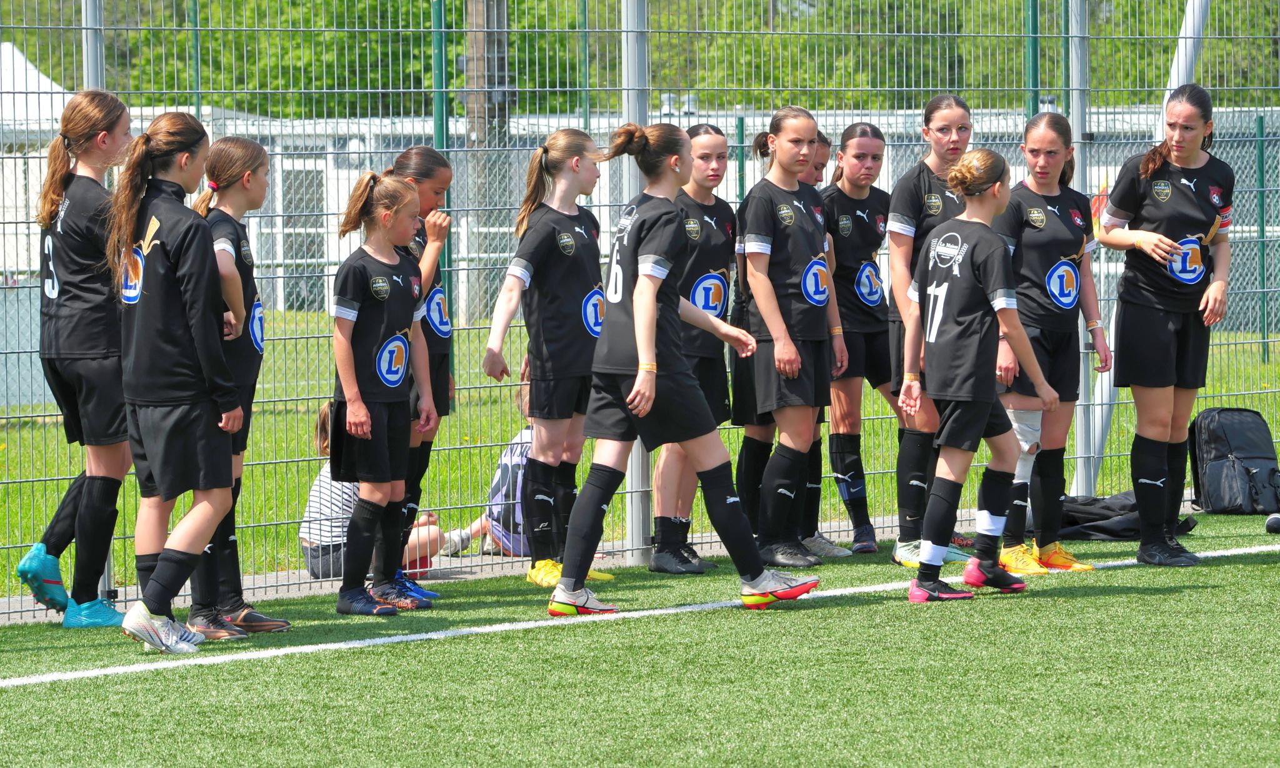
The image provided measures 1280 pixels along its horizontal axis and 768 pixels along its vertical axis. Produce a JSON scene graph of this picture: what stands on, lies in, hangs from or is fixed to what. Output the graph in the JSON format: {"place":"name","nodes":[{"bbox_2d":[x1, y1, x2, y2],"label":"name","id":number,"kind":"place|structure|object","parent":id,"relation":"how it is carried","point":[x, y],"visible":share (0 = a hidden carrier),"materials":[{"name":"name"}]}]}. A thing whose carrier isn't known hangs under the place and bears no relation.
{"place":"outdoors","nodes":[
{"label":"outdoors","id":0,"kind":"place"},
{"bbox_2d":[0,316,1278,598],"label":"lawn","id":1,"kind":"structure","parent":0,"point":[834,489],"materials":[{"name":"green plant"}]},
{"bbox_2d":[299,398,476,575],"label":"child","id":2,"kind":"object","parent":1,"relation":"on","point":[321,482],"visible":0.29},
{"bbox_2d":[431,0,454,403],"label":"fence post","id":3,"kind":"object","parent":1,"relation":"on","point":[440,5],"visible":0.52,"materials":[{"name":"green metal"}]},
{"bbox_2d":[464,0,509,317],"label":"utility pole","id":4,"kind":"object","parent":1,"relation":"on","point":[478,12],"visible":0.54,"materials":[{"name":"brown wood"}]},
{"bbox_2d":[463,379,534,555],"label":"child","id":5,"kind":"object","parent":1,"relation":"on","point":[525,439],"visible":0.33},
{"bbox_2d":[1074,0,1209,490],"label":"metal pole","id":6,"kind":"object","parent":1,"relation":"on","point":[1181,67],"visible":0.61,"materials":[{"name":"metal"}]},
{"bbox_2d":[1254,113,1268,356],"label":"fence post","id":7,"kind":"object","parent":1,"relation":"on","point":[1262,122],"visible":0.95,"materials":[{"name":"green metal"}]},
{"bbox_2d":[0,506,1279,765],"label":"artificial turf","id":8,"kind":"structure","parent":0,"point":[1271,565],"materials":[{"name":"green plastic"}]},
{"bbox_2d":[19,90,133,628],"label":"girl","id":9,"kind":"object","parent":8,"relation":"on","point":[79,296],"visible":0.84},
{"bbox_2d":[85,0,114,597],"label":"fence post","id":10,"kind":"object","parent":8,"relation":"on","point":[105,577],"visible":0.3,"materials":[{"name":"grey metal"}]},
{"bbox_2d":[107,106,246,650],"label":"girl","id":11,"kind":"object","parent":8,"relation":"on","point":[186,396],"visible":0.96},
{"bbox_2d":[190,133,286,636],"label":"girl","id":12,"kind":"object","parent":8,"relation":"on","point":[224,175],"visible":0.54},
{"bbox_2d":[326,166,435,615],"label":"girl","id":13,"kind":"object","parent":8,"relation":"on","point":[369,420],"visible":0.98},
{"bbox_2d":[376,145,454,601],"label":"girl","id":14,"kind":"object","parent":8,"relation":"on","point":[440,184],"visible":0.45},
{"bbox_2d":[478,128,615,588],"label":"girl","id":15,"kind":"object","parent":8,"relation":"on","point":[578,230],"visible":0.86},
{"bbox_2d":[620,0,651,563],"label":"fence post","id":16,"kind":"object","parent":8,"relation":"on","point":[635,459],"visible":0.57,"materials":[{"name":"grey metal"}]},
{"bbox_2d":[0,0,1279,623],"label":"metal fence","id":17,"kind":"object","parent":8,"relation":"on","point":[442,29],"visible":0.85,"materials":[{"name":"metal"}]},
{"bbox_2d":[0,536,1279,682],"label":"white line","id":18,"kind":"object","parent":8,"relation":"on","point":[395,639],"visible":0.95,"materials":[{"name":"white paint"}]},
{"bbox_2d":[544,114,823,616],"label":"girl","id":19,"kind":"object","parent":8,"relation":"on","point":[630,399],"visible":0.98},
{"bbox_2d":[647,122,738,576],"label":"girl","id":20,"kind":"object","parent":8,"relation":"on","point":[720,144],"visible":0.6},
{"bbox_2d":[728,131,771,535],"label":"girl","id":21,"kind":"object","parent":8,"relation":"on","point":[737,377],"visible":0.26},
{"bbox_2d":[734,106,841,575],"label":"girl","id":22,"kind":"object","parent":8,"relation":"on","point":[763,499],"visible":0.94},
{"bbox_2d":[796,130,854,560],"label":"girl","id":23,"kind":"object","parent":8,"relation":"on","point":[820,167],"visible":0.22},
{"bbox_2d":[822,118,901,556],"label":"girl","id":24,"kind":"object","parent":8,"relation":"on","point":[860,287],"visible":0.77},
{"bbox_2d":[884,93,976,566],"label":"girl","id":25,"kind":"object","parent":8,"relation":"on","point":[950,120],"visible":0.59},
{"bbox_2d":[895,149,1054,605],"label":"girl","id":26,"kind":"object","parent":8,"relation":"on","point":[944,237],"visible":0.98},
{"bbox_2d":[994,113,1111,573],"label":"girl","id":27,"kind":"object","parent":8,"relation":"on","point":[1050,170],"visible":0.8},
{"bbox_2d":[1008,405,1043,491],"label":"knee brace","id":28,"kind":"object","parent":27,"relation":"attached to","point":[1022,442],"visible":0.52,"materials":[{"name":"white"}]},
{"bbox_2d":[1058,491,1198,540],"label":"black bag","id":29,"kind":"object","parent":8,"relation":"on","point":[1117,535],"visible":0.59,"materials":[{"name":"black fabric"}]},
{"bbox_2d":[1098,85,1236,566],"label":"woman","id":30,"kind":"object","parent":8,"relation":"on","point":[1160,330],"visible":0.98},
{"bbox_2d":[1188,405,1279,515],"label":"backpack","id":31,"kind":"object","parent":8,"relation":"on","point":[1243,430],"visible":0.98,"materials":[{"name":"black fabric"}]},
{"bbox_2d":[1264,511,1279,532],"label":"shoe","id":32,"kind":"object","parent":8,"relation":"on","point":[1271,520],"visible":0.99,"materials":[{"name":"black"}]},
{"bbox_2d":[0,97,1279,340],"label":"building","id":33,"kind":"structure","parent":0,"point":[720,120],"materials":[{"name":"white paint"}]},
{"label":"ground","id":34,"kind":"structure","parent":0},
{"bbox_2d":[0,43,68,130],"label":"white tent","id":35,"kind":"object","parent":34,"relation":"on","point":[17,60],"visible":0.38,"materials":[{"name":"white fabric"}]},
{"bbox_2d":[189,0,201,117],"label":"fence post","id":36,"kind":"object","parent":34,"relation":"on","point":[195,25],"visible":0.38,"materials":[{"name":"green metal"}]},
{"bbox_2d":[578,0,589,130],"label":"fence post","id":37,"kind":"object","parent":34,"relation":"on","point":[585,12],"visible":0.44,"materials":[{"name":"green metal"}]},
{"bbox_2d":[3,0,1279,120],"label":"tree","id":38,"kind":"object","parent":34,"relation":"on","point":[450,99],"visible":0.3,"materials":[{"name":"green plant"}]},
{"bbox_2d":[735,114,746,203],"label":"fence post","id":39,"kind":"object","parent":34,"relation":"on","point":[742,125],"visible":0.39,"materials":[{"name":"green metal"}]},
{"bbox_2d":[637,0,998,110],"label":"tree","id":40,"kind":"object","parent":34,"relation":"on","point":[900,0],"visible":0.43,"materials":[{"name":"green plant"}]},
{"bbox_2d":[1025,0,1039,118],"label":"fence post","id":41,"kind":"object","parent":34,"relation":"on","point":[1031,8],"visible":0.44,"materials":[{"name":"green metal"}]},
{"bbox_2d":[1068,0,1094,498],"label":"fence post","id":42,"kind":"object","parent":34,"relation":"on","point":[1081,473],"visible":0.72,"materials":[{"name":"grey metal"}]},
{"bbox_2d":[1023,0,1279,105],"label":"tree","id":43,"kind":"object","parent":34,"relation":"on","point":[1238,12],"visible":0.39,"materials":[{"name":"green plant"}]}
]}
-- -- --
## What is needed:
Reproduce the data in full. Do not carry over any picture.

## Written response:
The image provided measures 1280 pixels along its horizontal axis and 768 pixels along its vertical axis. Produce a JSON scene graph of this picture: what stands on, lies in, hangs from or is fixed to what. Output the graph in the JSON format: {"place":"name","nodes":[{"bbox_2d":[x1, y1, x2, y2],"label":"name","id":number,"kind":"place|structure|object","parent":id,"relation":"how it is carried","point":[x, y],"visible":share (0 = a hidden carrier),"materials":[{"name":"name"}]}]}. A thing whose carrier isn't known hangs under the place and bears no relation.
{"place":"outdoors","nodes":[
{"label":"outdoors","id":0,"kind":"place"},
{"bbox_2d":[0,316,1278,598],"label":"lawn","id":1,"kind":"structure","parent":0,"point":[834,489],"materials":[{"name":"green plant"}]},
{"bbox_2d":[299,398,476,575],"label":"child","id":2,"kind":"object","parent":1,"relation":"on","point":[321,482],"visible":0.29},
{"bbox_2d":[431,0,454,403],"label":"fence post","id":3,"kind":"object","parent":1,"relation":"on","point":[440,5],"visible":0.52,"materials":[{"name":"green metal"}]},
{"bbox_2d":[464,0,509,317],"label":"utility pole","id":4,"kind":"object","parent":1,"relation":"on","point":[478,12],"visible":0.54,"materials":[{"name":"brown wood"}]},
{"bbox_2d":[463,379,534,555],"label":"child","id":5,"kind":"object","parent":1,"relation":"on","point":[525,439],"visible":0.33},
{"bbox_2d":[1074,0,1209,490],"label":"metal pole","id":6,"kind":"object","parent":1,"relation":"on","point":[1181,67],"visible":0.61,"materials":[{"name":"metal"}]},
{"bbox_2d":[1254,113,1268,356],"label":"fence post","id":7,"kind":"object","parent":1,"relation":"on","point":[1262,122],"visible":0.95,"materials":[{"name":"green metal"}]},
{"bbox_2d":[0,506,1279,765],"label":"artificial turf","id":8,"kind":"structure","parent":0,"point":[1271,565],"materials":[{"name":"green plastic"}]},
{"bbox_2d":[19,90,133,628],"label":"girl","id":9,"kind":"object","parent":8,"relation":"on","point":[79,296],"visible":0.84},
{"bbox_2d":[85,0,114,597],"label":"fence post","id":10,"kind":"object","parent":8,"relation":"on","point":[105,577],"visible":0.3,"materials":[{"name":"grey metal"}]},
{"bbox_2d":[107,106,246,650],"label":"girl","id":11,"kind":"object","parent":8,"relation":"on","point":[186,396],"visible":0.96},
{"bbox_2d":[190,133,286,636],"label":"girl","id":12,"kind":"object","parent":8,"relation":"on","point":[224,175],"visible":0.54},
{"bbox_2d":[326,166,435,615],"label":"girl","id":13,"kind":"object","parent":8,"relation":"on","point":[369,420],"visible":0.98},
{"bbox_2d":[376,145,454,601],"label":"girl","id":14,"kind":"object","parent":8,"relation":"on","point":[440,184],"visible":0.45},
{"bbox_2d":[478,128,615,588],"label":"girl","id":15,"kind":"object","parent":8,"relation":"on","point":[578,230],"visible":0.86},
{"bbox_2d":[620,0,651,563],"label":"fence post","id":16,"kind":"object","parent":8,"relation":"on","point":[635,459],"visible":0.57,"materials":[{"name":"grey metal"}]},
{"bbox_2d":[0,0,1279,623],"label":"metal fence","id":17,"kind":"object","parent":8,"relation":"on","point":[442,29],"visible":0.85,"materials":[{"name":"metal"}]},
{"bbox_2d":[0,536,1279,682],"label":"white line","id":18,"kind":"object","parent":8,"relation":"on","point":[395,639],"visible":0.95,"materials":[{"name":"white paint"}]},
{"bbox_2d":[544,114,823,616],"label":"girl","id":19,"kind":"object","parent":8,"relation":"on","point":[630,399],"visible":0.98},
{"bbox_2d":[647,122,738,576],"label":"girl","id":20,"kind":"object","parent":8,"relation":"on","point":[720,144],"visible":0.6},
{"bbox_2d":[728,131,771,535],"label":"girl","id":21,"kind":"object","parent":8,"relation":"on","point":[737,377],"visible":0.26},
{"bbox_2d":[734,106,841,575],"label":"girl","id":22,"kind":"object","parent":8,"relation":"on","point":[763,499],"visible":0.94},
{"bbox_2d":[796,130,854,560],"label":"girl","id":23,"kind":"object","parent":8,"relation":"on","point":[820,167],"visible":0.22},
{"bbox_2d":[822,118,901,556],"label":"girl","id":24,"kind":"object","parent":8,"relation":"on","point":[860,287],"visible":0.77},
{"bbox_2d":[884,93,976,566],"label":"girl","id":25,"kind":"object","parent":8,"relation":"on","point":[950,120],"visible":0.59},
{"bbox_2d":[895,149,1054,605],"label":"girl","id":26,"kind":"object","parent":8,"relation":"on","point":[944,237],"visible":0.98},
{"bbox_2d":[994,113,1111,573],"label":"girl","id":27,"kind":"object","parent":8,"relation":"on","point":[1050,170],"visible":0.8},
{"bbox_2d":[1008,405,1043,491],"label":"knee brace","id":28,"kind":"object","parent":27,"relation":"attached to","point":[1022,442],"visible":0.52,"materials":[{"name":"white"}]},
{"bbox_2d":[1058,491,1198,540],"label":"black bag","id":29,"kind":"object","parent":8,"relation":"on","point":[1117,535],"visible":0.59,"materials":[{"name":"black fabric"}]},
{"bbox_2d":[1098,85,1236,566],"label":"woman","id":30,"kind":"object","parent":8,"relation":"on","point":[1160,330],"visible":0.98},
{"bbox_2d":[1188,405,1279,515],"label":"backpack","id":31,"kind":"object","parent":8,"relation":"on","point":[1243,430],"visible":0.98,"materials":[{"name":"black fabric"}]},
{"bbox_2d":[1264,511,1279,532],"label":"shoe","id":32,"kind":"object","parent":8,"relation":"on","point":[1271,520],"visible":0.99,"materials":[{"name":"black"}]},
{"bbox_2d":[0,97,1279,340],"label":"building","id":33,"kind":"structure","parent":0,"point":[720,120],"materials":[{"name":"white paint"}]},
{"label":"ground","id":34,"kind":"structure","parent":0},
{"bbox_2d":[0,43,68,130],"label":"white tent","id":35,"kind":"object","parent":34,"relation":"on","point":[17,60],"visible":0.38,"materials":[{"name":"white fabric"}]},
{"bbox_2d":[189,0,201,117],"label":"fence post","id":36,"kind":"object","parent":34,"relation":"on","point":[195,25],"visible":0.38,"materials":[{"name":"green metal"}]},
{"bbox_2d":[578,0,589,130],"label":"fence post","id":37,"kind":"object","parent":34,"relation":"on","point":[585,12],"visible":0.44,"materials":[{"name":"green metal"}]},
{"bbox_2d":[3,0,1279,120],"label":"tree","id":38,"kind":"object","parent":34,"relation":"on","point":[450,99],"visible":0.3,"materials":[{"name":"green plant"}]},
{"bbox_2d":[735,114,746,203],"label":"fence post","id":39,"kind":"object","parent":34,"relation":"on","point":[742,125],"visible":0.39,"materials":[{"name":"green metal"}]},
{"bbox_2d":[637,0,998,110],"label":"tree","id":40,"kind":"object","parent":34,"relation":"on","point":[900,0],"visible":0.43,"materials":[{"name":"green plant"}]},
{"bbox_2d":[1025,0,1039,118],"label":"fence post","id":41,"kind":"object","parent":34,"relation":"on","point":[1031,8],"visible":0.44,"materials":[{"name":"green metal"}]},
{"bbox_2d":[1068,0,1094,498],"label":"fence post","id":42,"kind":"object","parent":34,"relation":"on","point":[1081,473],"visible":0.72,"materials":[{"name":"grey metal"}]},
{"bbox_2d":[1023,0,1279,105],"label":"tree","id":43,"kind":"object","parent":34,"relation":"on","point":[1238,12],"visible":0.39,"materials":[{"name":"green plant"}]}
]}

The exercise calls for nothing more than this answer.